For the younger population, it’s all about trust and safety, which is going to be a big part of it. And behind all that, you still have data-privacy regulations that are constantly changing, and consumer protection that also need to be strengthened in a persistent, digital world.

How will user-generated content help drive monetization?

Firstly, gaming and interactive entertainment is still under-monetized relative to other forms of entertainment, both digital and physical. Within gaming, I think it’s a continuous spectrum, and market economics will determine monetization potential. For blockbuster, high-production-value AAA experiences like Call of Duty, I think you’ll always be able to attain very high rates. And a very basic, no-code, user-generated content experience will have its own going rate as well, and then there’s going to be a full spectrum in between the two.

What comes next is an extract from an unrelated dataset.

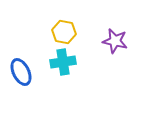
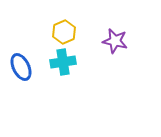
yellow hexagon: rotated 25 degrees clockwise
blue ellipse: moved 5 px up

But I do expect user-generated content to be a big part of the metaverse going forward, and it goes back to what I said about agency. If you choose to spend your time in the virtual world crafting items and expecting some type of return, you’ll probably get compensated. Whereas if your approach to the metaverse is one of consumption, and you want to enjoy things and participate in exclusive experiences, you’re probably a net payer.

I think as it unfolds, you need both those populations existing in the metaverse, so the user-generated economy will become a bigger part of it. At the same time, I think there will always be a need for high-end, professionally produced content that you wouldn’t get with fully user-generated content.